Your objective - Would you transcribe each entry exactly as it stands, omitting the pictures?

Data in this exercise -

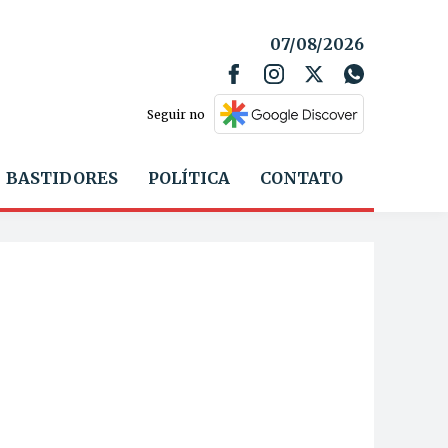
07/08/2026
Seguir no
BASTIDORES
POLÍTICA
CONTATO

Task result -
07/08/2026
Seguir no
BASTIDORES
POLÍTICA
CONTATO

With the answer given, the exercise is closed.